James Vincent McMorrow - Early In The Morning Album Review
James Vincent McMorrow may sound as though his name was the result of ad men brainstorming forward thinking commercial ideas for an all consuming global fast food chain, however, the music he produces has little to do with pace or the future. Rather the opposite is the case for the majority of James Vincent's debut, self written, self recorded and self played album, 'Early In The Morning'. Recorded in a house by the sea (Not a semi, and not that I am aware with 2 other blokes of authenticated wisdom) Early In The Morning is a reflective collection of gentle and tender folk songs that on the whole remain on the acceptable side of the cheese and cliché counter.
The album is split into two quite distinguishable sections, the latter, whilst not unenjoyable, is a poor relation to the first half. The opener 'If I Had A Boat' is a perfect introduction to the qualities and subtleties that McMorrow can conjure up. Here James sticks to the more familiar topics of love, loss and longing rather than some of the more fantastical themes he touches on later....
"If I had a boat I would sail to you,
Hold you in my arms, ask you to be true.
Once I had a dream it died long before,
Now I'm heading North hoping for the shore."
Throughout the album James veers wildly between a confident troubadour able to drown out an orchestra through to weak and whispering brittleness, so fragile you feel the man may have just pulled you closer to utter his last in your ear. He's great at impassioned torment, as a disillusioned loner or equally as a warm and welcoming comforter for disparate souls and with 'Hear The Noise That Moves So Soft And Low' he manages to encapsulate it all.
McMorrow goes all Mumford on 'Sparrow And The Wolf' releasing the snare drum at, for him at any rate, breakbeat speed to accompany the jangle of guitars and a soupcon of redneck banjo for a toe tapping barn dance number. 'Breaking Hearts' follows on with an intro that could almost be America's 'Horse With No Name' but it quickly spins off into one of the best tracks on EITM containing without doubt the most brutally frank opening line..."You can stop your crying, I'm never coming back." The song is accented brilliantly with a honky tonk saloon bar piano that delivers a fabulous solo passage before James puts paid to any notion of making up....."When it comes to dying, I'll do it on my own."
'We Don't Eat' is where JV slips, unfortunately, and only briefly into a Mike And The Mechanics moment to revisit 'The Living Years'. It's such a fine line that he's treading you can almost forgive the indiscretion. (Always better to go James Blake than James Blunt if you're wavering) I'm sure if you wait long enough it'll be used as a mawkish back drop to some worthy cause and we'll all be weeping as we reach for the phone to pledge. 'The Old Dark Machine' follows on in a similar vein but with more of a West Coast feel.

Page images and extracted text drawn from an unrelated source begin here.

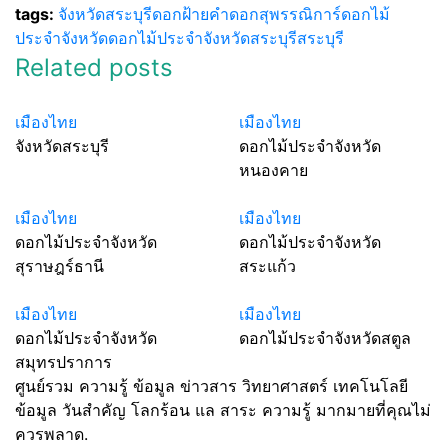
tags:
จังหวัดสระบุรี
ดอกฝ้ายคำ
ดอกสุพรรณิการ์
ดอกไม้
ประจำจังหวัด
ดอกไม้ประจำจังหวัดสระบุรี
สระบุรี
Related posts
เมืองไทย
เมืองไทย
จังหวัดสระบุรี
ดอกไม้ประจำจังหวัด
หนองคาย
เมืองไทย
เมืองไทย
ดอกไม้ประจำจังหวัด
ดอกไม้ประจำจังหวัด
สุราษฎร์ธานี
สระแก้ว
เมืองไทย
เมืองไทย
ดอกไม้ประจำจังหวัด
ดอกไม้ประจำจังหวัดสตูล
สมุทรปราการ
ศูนย์รวม ความรู้ ข้อมูล ข่าวสาร วิทยาศาสตร์ เทคโนโลยี
ข้อมูล วันสำคัญ โลกร้อน แล สาระ ความรู้ มากมายที่คุณไม่
ควรพลาด.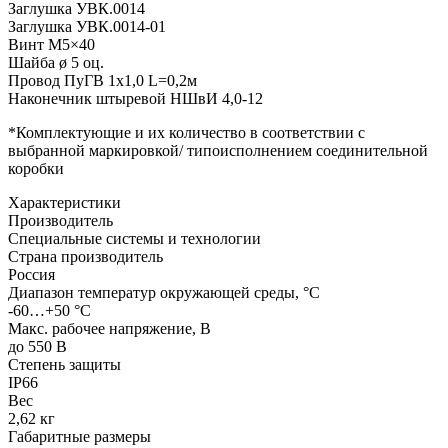
Заглушка УВК.0014
Заглушка УВК.0014-01
Винт М5×40
Шайба ø 5 оц.
Провод ПуГВ 1х1,0 L=0,2м
Наконечник штыревой НШвИ 4,0-12
*Комплектующие и их количество в соответствии с
выбранной маркировкой/ типоисполнением соединительной
коробки
Характеристики
Производитель
Специальные системы и технологии
Страна производитель
Россия
Диапазон температур окружающей среды, °С
-60…+50 °С
Макс. рабочее напряжение, В
до 550 В
Степень защиты
IP66
Вес
2,62 кг
Габаритные размеры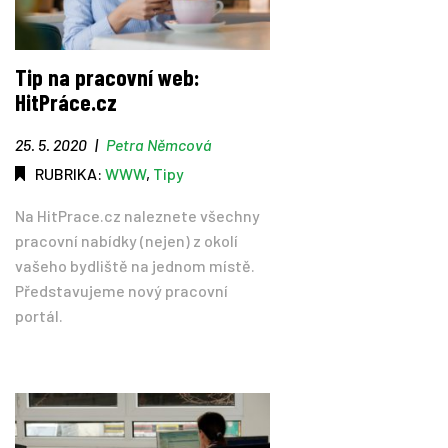
Tip na pracovní web:
HitPráce.cz
25. 5. 2020
|
Petra Němcová
RUBRIKA:
WWW
,
Tipy
Na HitPrace.cz naleznete všechny
pracovní nabídky (nejen) z okolí
vašeho bydliště na jednom místě.
Představujeme nový pracovní
portál.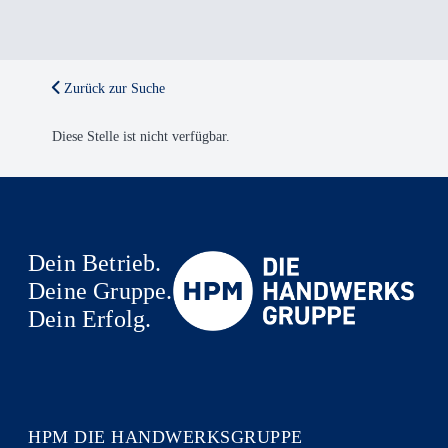
Zurück zur Suche
Diese Stelle ist nicht verfügbar.
Dein Betrieb.
Deine Gruppe.
Dein Erfolg.
HPM DIE HANDWERKSGRUPPE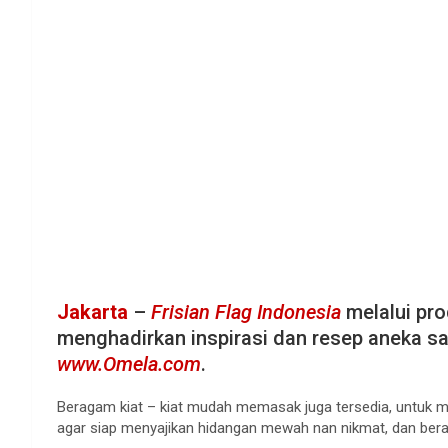
Jakarta
–
Frisian Flag Indonesia
melalui pr
menghadirkan inspirasi dan resep aneka saji
www.Omela.com
.
Beragam kiat – kiat mudah memasak juga tersedia, untuk 
agar siap menyajikan hidangan mewah nan nikmat, dan ber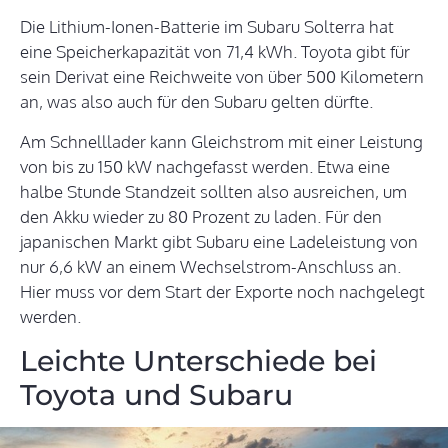
Die Lithium-Ionen-Batterie im Subaru Solterra hat
eine Speicherkapazität von 71,4 kWh. Toyota gibt für
sein Derivat eine Reichweite von über 500 Kilometern
an, was also auch für den Subaru gelten dürfte.
Am Schnelllader kann Gleichstrom mit einer Leistung
von bis zu 150 kW nachgefasst werden. Etwa eine
halbe Stunde Standzeit sollten also ausreichen, um
den Akku wieder zu 80 Prozent zu laden. Für den
japanischen Markt gibt Subaru eine Ladeleistung von
nur 6,6 kW an einem Wechselstrom-Anschluss an.
Hier muss vor dem Start der Exporte noch nachgelegt
werden.
Leichte Unterschiede bei
Toyota und Subaru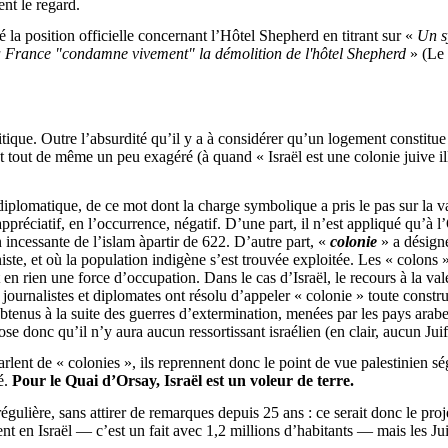
nt le regard.
é la position officielle concernant l’Hôtel Shepherd en titrant sur «
Un s
la France "condamne vivement" la démolition de l'hôtel Shepherd
» (Le 
tique. Outre l’absurdité qu’il y a à considérer qu’un logement constitue
st tout de même un peu exagéré (à quand « Israël est une colonie juive illé
plomatique, de ce mot dont la charge symbolique a pris le pas sur la vale
ppréciatif, en l’occurrence, négatif. D’une part, il n’est appliqué qu’à 
 incessante de l’islam
àpartir
de 622. D’autre part, «
colonie
» a désigné
ste, et où la population indigène s’est trouvée exploitée. Les « colons »
t en rien une force d’occupation. Dans le cas d’Israël, le recours à la v
 journalistes et diplomates ont résolu d’appeler « colonie » toute constr
n (obtenus à la suite des guerres d’extermination, menées par les pays ar
se donc qu’il n’y aura aucun ressortissant israélien (en clair, aucun Juif)
arlent de « colonies », ils reprennent donc le point de vue palestinien sé
é.
Pour le Quai d’Orsay, Israël est un voleur de terre.
lière, sans attirer de remarques depuis 25 ans : ce serait donc le projet 
lent en Israël — c’est un fait avec 1,2 millions d’habitants — mais les Jui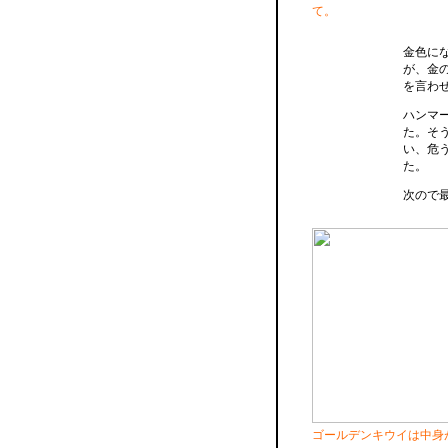
て。
金色に
が、金
を言わ
ハンマ
た。そ
い、危
た。
次ので
ゴールデンキウイは中身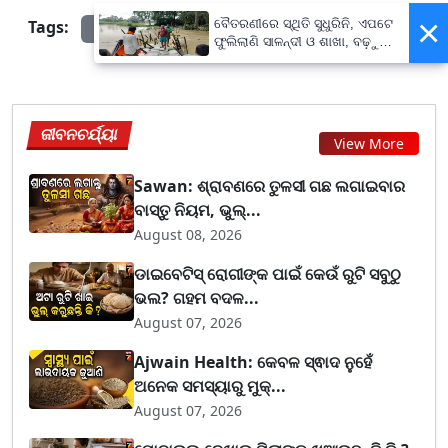
×
Tags:
ବୈତରଣୀରେ ସ୍ଥିତି ସୁଧୁରିନି, ଏପଟେ
prameyanews7
ଫୁଲିଲାଣି ସାଳନ୍ଦୀ ଓ ଶାଖା, ବଢ଼ୁଛି
ବନ୍ୟା ଭୟ
ଜୀବନଚର୍ଯ୍ୟା
View More
Sawan: ଶ୍ରାବଣରେ ତୁଳସୀ ଗଛ ଲଗାଇବାର
ବାସ୍ତୁ ନିୟମ, ଭୁଲ୍...
August 08, 2026
ଡାଇବେଟିସ୍ ରୋଗୀଙ୍କ ପାଇଁ କେଉଁ ରୁଟି ସବୁଠୁ
ଭଲ? ଗହମ ବଦଳ...
August 07, 2026
Ajwain Health: କେବଳ ସ୍ଵାଦ ନୁହେଁ
ଅନେକ ସମସ୍ୟାରୁ ମୁକ୍...
August 07, 2026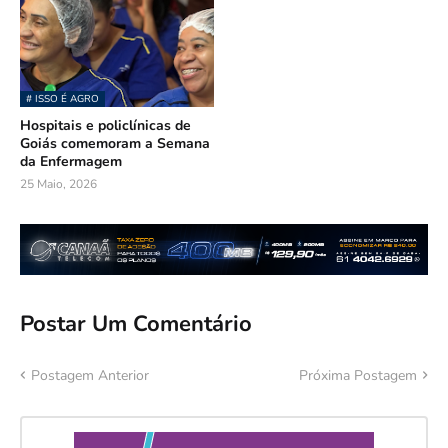
# ISSO É AGRO
Hospitais e policlínicas de
Goiás comemoram a Semana
da Enfermagem
25 Maio, 2026
Postar Um Comentário
Postagem Anterior
Próxima Postagem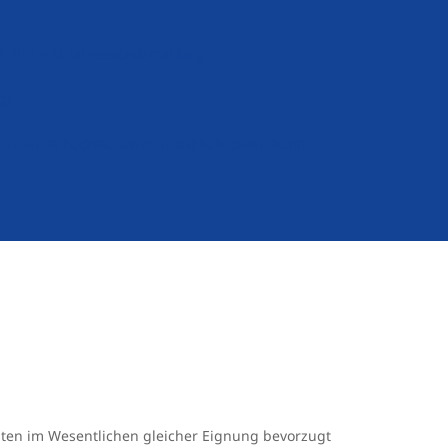
h TV-L inkl. Jahressonderzahlung
rge
 in einem hochmotivierten und kollegialen Team
sten im Wesentlichen gleicher Eignung bevorzugt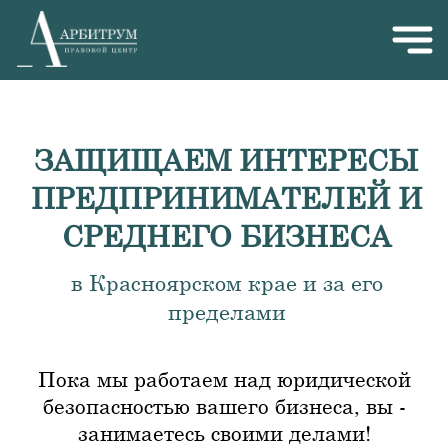
ЗАЩИЩАЕМ ИНТЕРЕСЫ
ПРЕДПРИНИМАТЕЛЕЙ И
СРЕДНЕГО БИЗНЕСА
в Красноярском крае и за его
пределами
Пока мы работаем над юридической
безопасностью вашего бизнеса, вы -
занимаетесь своими делами!
НАШИ
СПЕЦИАЛИЗАЦИЯ
ДОВЕРИТЕЛИ
Предприниматели
Строительство
Собственники бизнеса
Грузоперевозка
Управляющие директора
Торговля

From here in, with the notable exception of 'Follow You Down To The Red Oak Tree', James chooses to indulge himself and in doing so loses focus, coherence and above all restraint, or as James would have it... "the closest I'll ever get to proper mythical fantasy writing!..... they all examine the darker less spoken about aspects of life, solitude, disillusionment. I'm not one for defining a lyric, or what it definitively means, but songs like 'from the woods', and 'down the burning ropes' are certainly me exorcising the underside of my personality. The characters I create in those songs, the ones existing in the shadows, they are all elements of me for sure." ('From The Woods' does contain a nice last minute of double tempo musical madness) With the remaining two numbers, the final being the title track 'Early In The Morning', James treats us to more vocal delights that have a Jeff Buckley like quality, hitherto unheard to such a degree on the rest of the album.
Having made Early In The Morning in solitude James may have missed the sense check of an accomplice on some tracks. Overall though it is good debut album with plenty of high points that lead you to believe there will be a lot more to come from James Vincent McMorrow.